Pour les démarches administratives générales, les sites officiels comme Service-public.fr et le Code du travail numérique peuvent aider à vérifier les règles applicables et à identifier les bons interlocuteurs.
Recours et situations particulières : quand demander de l’aide
La plupart des licenciements en liquidation judiciaire suivent une logique économique réelle. Cela ne signifie pas que tout est incontestable. Un salarié peut agir si la procédure n’a pas été respectée, si les montants sont erronés, si une discrimination est suspectée ou si son statut impose une protection particulière.
Salariés protégés, maintien d’activité et cession
Certains salariés bénéficient d’une protection spécifique, notamment les représentants du personnel.
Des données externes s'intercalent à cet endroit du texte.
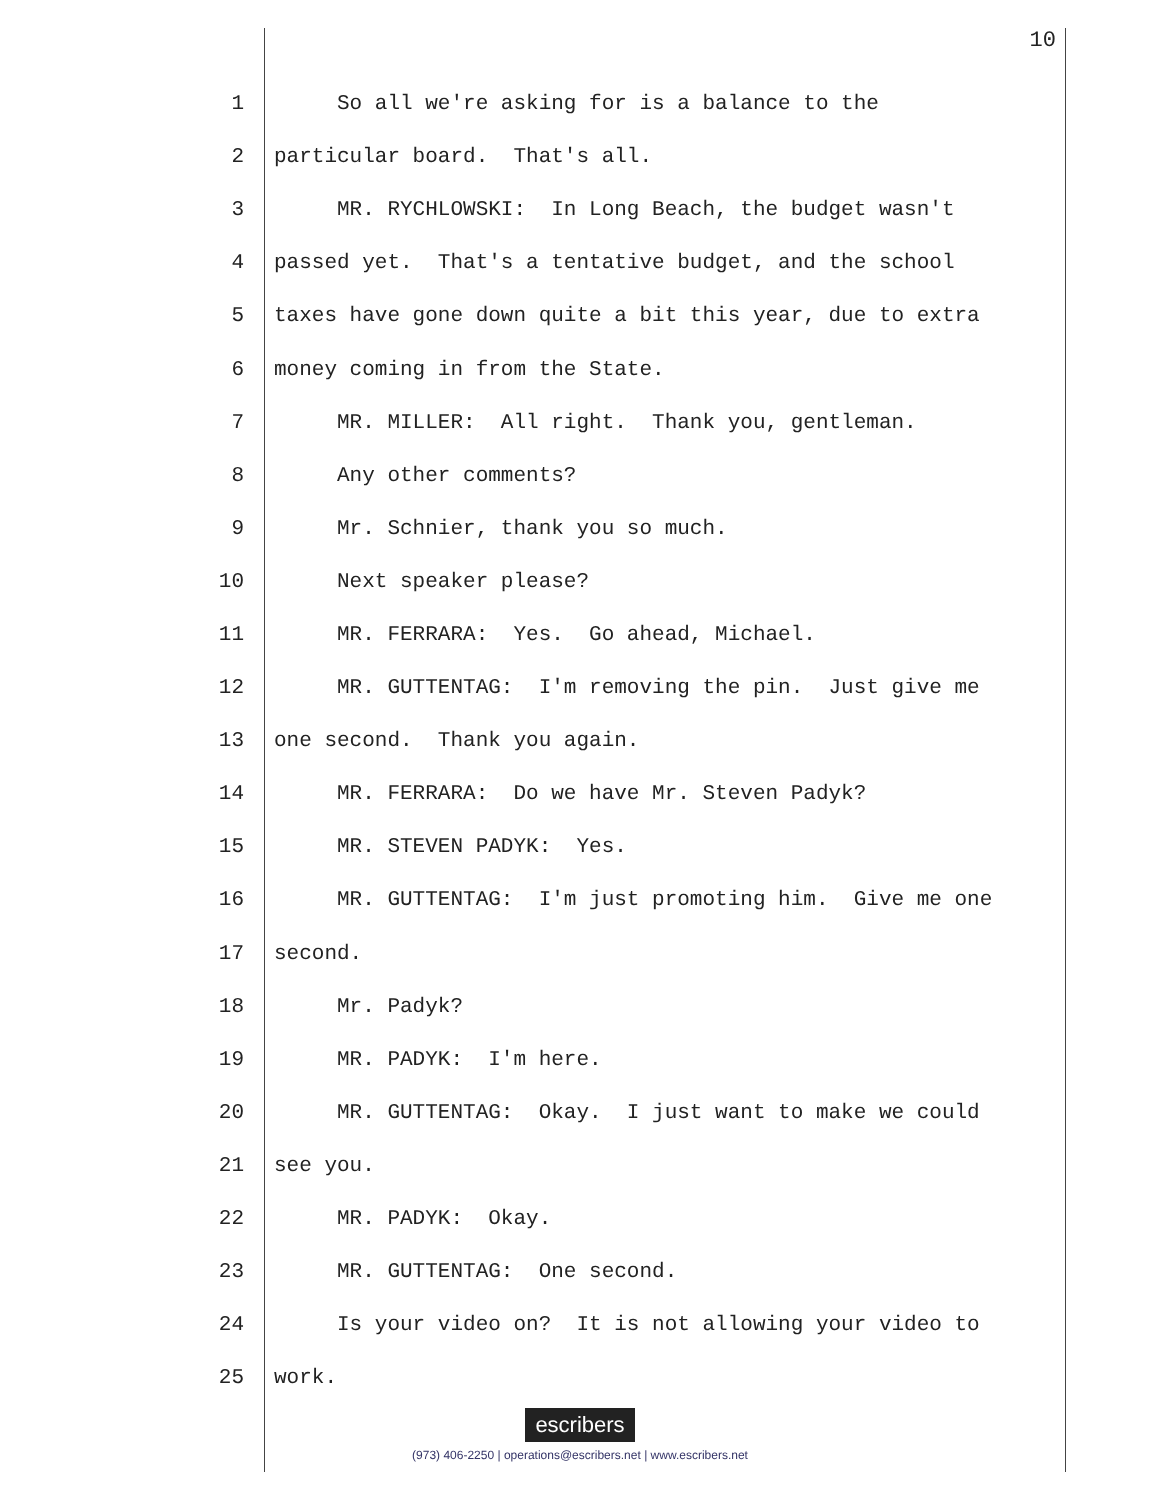10
1 So all we're asking for is a balance to the
2 particular board. That's all.
3 MR. RYCHLOWSKI: In Long Beach, the budget wasn't
4 passed yet. That's a tentative budget, and the school
5 taxes have gone down quite a bit this year, due to extra
6 money coming in from the State.
7 MR. MILLER: All right. Thank you, gentleman.
8 Any other comments?
9 Mr. Schnier, thank you so much.
10 Next speaker please?
11 MR. FERRARA: Yes. Go ahead, Michael.
12 MR. GUTTENTAG: I'm removing the pin. Just give me
13 one second. Thank you again.
14 MR. FERRARA: Do we have Mr. Steven Padyk?
15 MR. STEVEN PADYK: Yes.
16 MR. GUTTENTAG: I'm just promoting him. Give me one
17 second.
18 Mr. Padyk?
19 MR. PADYK: I'm here.
20 MR. GUTTENTAG: Okay. I just want to make we could
21 see you.
22 MR. PADYK: Okay.
23 MR. GUTTENTAG: One second.
24 Is your video on? It is not allowing your video to
25 work.
escribers
(973) 406-2250 | operations@escribers.net | www.escribers.net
Leur licenciement obéit à des règles particulières et ne doit pas être traité comme un licenciement ordinaire. De même, si le tribunal autorise un maintien provisoire d’activité ou un plan de cession, tous les contrats ne sont pas rompus au même moment : certains peuvent être conservés temporairement ou transférés selon les conditions retenues.
Contester une erreur ou une irrégularité
Si vous constatez une anomalie, commencez par une demande écrite au liquidateur, claire et documentée. Si le désaccord persiste, le conseil de prud’hommes peut être saisi pour trancher un litige lié au contrat de travail, aux salaires ou au licenciement. L’enjeu n’est pas seulement juridique. Il est aussi concret : plus vous agissez tôt, plus vous limitez le risque de documents manquants, de délais qui s’allongent ou de droits mal calculés.
Face à une liquidation judiciaire et un licenciement, le bon réflexe consiste donc à ne pas rester isolé. Rassemblez vos pièces, vérifiez les montants, inscrivez-vous rapidement à France Travail et sollicitez un accompagnement si une somme, une date ou une procédure vous semble incohérente.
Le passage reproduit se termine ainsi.